Comparaisons internationales : le précédent suédois
En 2018, la Suède a distribué un guide intitulé « If Crisis or War Comes ». Son contenu, très concret, a été bien accueilli, car il était accompagné d’une campagne de sensibilisation importante. Il incluait également un volet numérique accessible et relayé dans les écoles, les administrations et les médias nationaux.
« L’exemple suédois montre qu’avec une narration cohérente et une stratégie de communication maîtrisée, ce type de manuel ou kit de survie peut gagner en légitimité », commente Laurent Vibert.
Et maintenant ?
L’initiative française est encore en phase préparatoire. Le manuel est attendu pour l’été. D’ici là, le gouvernement a l’opportunité d’adapter sa stratégie de communication, de mobiliser ses relais d’opinion, d’impliquer les collectivités locales, les institutions scolaires et les associations, et de rassurer sur les intentions réelles de cette opération. Il est encore temps de corriger la perception, et d’inspirer confiance plutôt que méfiance.

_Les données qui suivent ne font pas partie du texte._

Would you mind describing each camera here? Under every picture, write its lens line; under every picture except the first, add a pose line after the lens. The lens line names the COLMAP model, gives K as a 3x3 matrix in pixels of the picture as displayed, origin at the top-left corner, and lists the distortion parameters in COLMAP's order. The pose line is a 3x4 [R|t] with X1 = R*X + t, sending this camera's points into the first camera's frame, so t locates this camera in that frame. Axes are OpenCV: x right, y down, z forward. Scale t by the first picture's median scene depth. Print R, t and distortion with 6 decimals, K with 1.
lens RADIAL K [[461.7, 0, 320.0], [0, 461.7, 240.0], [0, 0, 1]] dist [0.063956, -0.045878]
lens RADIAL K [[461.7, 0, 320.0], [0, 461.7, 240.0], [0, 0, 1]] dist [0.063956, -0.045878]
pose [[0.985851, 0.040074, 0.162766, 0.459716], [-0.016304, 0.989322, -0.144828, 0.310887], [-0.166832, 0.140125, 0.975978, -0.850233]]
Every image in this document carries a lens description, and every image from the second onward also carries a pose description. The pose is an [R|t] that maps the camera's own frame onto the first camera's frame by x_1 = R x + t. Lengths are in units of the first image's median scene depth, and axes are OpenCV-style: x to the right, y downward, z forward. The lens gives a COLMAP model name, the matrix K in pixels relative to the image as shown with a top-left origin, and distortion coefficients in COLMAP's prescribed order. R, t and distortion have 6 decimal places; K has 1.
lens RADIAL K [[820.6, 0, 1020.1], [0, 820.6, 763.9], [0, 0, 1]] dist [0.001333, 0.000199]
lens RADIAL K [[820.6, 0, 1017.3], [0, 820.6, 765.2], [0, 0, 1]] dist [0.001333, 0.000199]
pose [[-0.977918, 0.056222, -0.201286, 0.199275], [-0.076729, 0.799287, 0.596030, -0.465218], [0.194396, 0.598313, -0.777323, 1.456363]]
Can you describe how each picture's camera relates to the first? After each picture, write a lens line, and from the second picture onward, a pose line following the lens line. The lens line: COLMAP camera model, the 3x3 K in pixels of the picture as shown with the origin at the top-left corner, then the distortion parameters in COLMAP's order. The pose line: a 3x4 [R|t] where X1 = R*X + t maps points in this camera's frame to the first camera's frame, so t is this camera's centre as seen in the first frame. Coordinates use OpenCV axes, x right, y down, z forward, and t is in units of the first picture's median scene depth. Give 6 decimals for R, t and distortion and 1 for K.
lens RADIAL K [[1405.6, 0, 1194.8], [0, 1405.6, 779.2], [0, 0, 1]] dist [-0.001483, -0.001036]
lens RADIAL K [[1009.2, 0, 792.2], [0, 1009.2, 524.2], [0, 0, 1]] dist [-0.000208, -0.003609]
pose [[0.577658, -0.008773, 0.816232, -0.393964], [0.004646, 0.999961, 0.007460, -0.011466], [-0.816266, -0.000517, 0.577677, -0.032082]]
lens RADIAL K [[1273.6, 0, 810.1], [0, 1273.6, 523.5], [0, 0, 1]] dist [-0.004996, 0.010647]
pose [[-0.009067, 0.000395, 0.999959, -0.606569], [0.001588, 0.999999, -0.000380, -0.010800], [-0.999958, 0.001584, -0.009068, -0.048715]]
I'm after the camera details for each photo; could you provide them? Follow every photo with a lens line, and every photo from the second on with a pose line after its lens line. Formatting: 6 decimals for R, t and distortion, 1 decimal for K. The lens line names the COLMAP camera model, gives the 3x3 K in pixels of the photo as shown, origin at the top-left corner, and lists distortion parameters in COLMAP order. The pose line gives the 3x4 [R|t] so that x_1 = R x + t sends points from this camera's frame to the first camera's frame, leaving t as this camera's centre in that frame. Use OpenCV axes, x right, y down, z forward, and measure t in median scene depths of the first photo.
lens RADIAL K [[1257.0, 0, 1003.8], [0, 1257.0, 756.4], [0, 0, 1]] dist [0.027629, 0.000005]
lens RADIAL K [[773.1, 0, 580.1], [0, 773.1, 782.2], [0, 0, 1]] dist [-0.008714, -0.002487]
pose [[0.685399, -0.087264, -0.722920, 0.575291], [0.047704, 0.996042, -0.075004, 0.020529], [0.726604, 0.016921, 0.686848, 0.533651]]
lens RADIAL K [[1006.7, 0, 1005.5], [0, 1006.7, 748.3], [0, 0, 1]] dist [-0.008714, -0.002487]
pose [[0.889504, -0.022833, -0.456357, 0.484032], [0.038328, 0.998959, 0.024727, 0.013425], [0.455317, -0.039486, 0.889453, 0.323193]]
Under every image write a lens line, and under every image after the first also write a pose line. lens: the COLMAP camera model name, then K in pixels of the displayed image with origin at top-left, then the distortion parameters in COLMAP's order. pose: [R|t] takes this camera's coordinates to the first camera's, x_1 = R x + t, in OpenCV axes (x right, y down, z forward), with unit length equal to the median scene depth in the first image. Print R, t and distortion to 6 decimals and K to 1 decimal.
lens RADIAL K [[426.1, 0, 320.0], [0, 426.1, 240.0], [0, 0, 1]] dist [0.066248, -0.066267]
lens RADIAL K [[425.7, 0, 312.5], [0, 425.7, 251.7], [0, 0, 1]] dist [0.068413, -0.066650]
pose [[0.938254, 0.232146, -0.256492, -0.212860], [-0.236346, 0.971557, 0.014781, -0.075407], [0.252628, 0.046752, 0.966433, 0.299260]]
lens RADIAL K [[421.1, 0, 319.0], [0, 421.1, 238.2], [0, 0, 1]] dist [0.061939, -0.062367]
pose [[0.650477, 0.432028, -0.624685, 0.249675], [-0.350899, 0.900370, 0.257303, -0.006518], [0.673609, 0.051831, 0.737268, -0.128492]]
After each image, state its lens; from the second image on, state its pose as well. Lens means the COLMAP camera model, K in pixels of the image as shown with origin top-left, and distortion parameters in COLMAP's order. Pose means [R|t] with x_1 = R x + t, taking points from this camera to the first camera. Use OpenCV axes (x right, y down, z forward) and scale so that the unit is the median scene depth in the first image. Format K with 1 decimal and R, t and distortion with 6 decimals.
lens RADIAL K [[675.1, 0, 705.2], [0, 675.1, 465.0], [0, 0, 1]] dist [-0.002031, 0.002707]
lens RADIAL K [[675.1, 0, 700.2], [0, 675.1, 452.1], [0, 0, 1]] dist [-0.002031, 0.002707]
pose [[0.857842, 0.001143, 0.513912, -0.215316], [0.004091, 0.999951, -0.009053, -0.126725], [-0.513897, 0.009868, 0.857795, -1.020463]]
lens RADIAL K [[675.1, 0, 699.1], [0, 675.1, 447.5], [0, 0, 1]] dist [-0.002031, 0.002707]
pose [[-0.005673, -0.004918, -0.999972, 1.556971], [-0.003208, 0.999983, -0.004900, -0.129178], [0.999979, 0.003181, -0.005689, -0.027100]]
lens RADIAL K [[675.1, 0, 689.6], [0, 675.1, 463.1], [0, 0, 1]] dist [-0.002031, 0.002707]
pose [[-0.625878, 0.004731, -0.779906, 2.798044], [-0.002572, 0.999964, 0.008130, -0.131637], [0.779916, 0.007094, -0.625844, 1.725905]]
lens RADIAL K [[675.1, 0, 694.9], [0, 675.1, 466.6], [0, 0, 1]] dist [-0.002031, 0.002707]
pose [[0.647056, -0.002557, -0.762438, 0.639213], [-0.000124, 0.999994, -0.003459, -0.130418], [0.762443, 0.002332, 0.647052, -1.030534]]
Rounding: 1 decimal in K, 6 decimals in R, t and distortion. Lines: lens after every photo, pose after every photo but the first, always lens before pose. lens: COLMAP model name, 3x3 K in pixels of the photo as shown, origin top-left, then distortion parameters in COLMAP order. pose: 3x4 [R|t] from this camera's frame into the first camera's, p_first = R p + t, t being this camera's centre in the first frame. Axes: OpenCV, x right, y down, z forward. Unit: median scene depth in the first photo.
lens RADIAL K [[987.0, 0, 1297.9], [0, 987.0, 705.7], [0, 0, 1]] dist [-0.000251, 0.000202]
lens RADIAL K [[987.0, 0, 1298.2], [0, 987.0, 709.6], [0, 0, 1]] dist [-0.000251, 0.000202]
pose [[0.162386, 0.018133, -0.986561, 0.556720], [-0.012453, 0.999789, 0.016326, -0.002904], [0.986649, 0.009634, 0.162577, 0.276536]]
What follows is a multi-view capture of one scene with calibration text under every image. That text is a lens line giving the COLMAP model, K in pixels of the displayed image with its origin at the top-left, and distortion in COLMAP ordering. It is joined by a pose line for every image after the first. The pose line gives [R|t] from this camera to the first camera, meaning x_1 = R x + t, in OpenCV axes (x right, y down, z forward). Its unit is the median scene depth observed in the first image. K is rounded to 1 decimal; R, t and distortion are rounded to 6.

« Ce n’est pas le manuel ou le kit qui provoque l’angoisse, c’est le silence autour de son objectif. Et ça, c’est un enjeu de communication qu’il est encore temps de corriger », conclut Laurent Vibert.
Pour conclure
Le manuel de survie – ou kit de survie – annoncé par l’État français pourrait devenir un outil précieux de sensibilisation… ou rester une opération mal comprise. Pour qu’il devienne un levier de résilience, il doit être intégré dans une démarche de long terme, pédagogique, transparente, et portée par une stratégie de communication alignée avec les enjeux actuels de la société. La réussite dépendra de la capacité de l’État à accompagner cette initiative par une parole claire, structurée et concertée, à l’opposé des improvisations ou des effets d’annonce.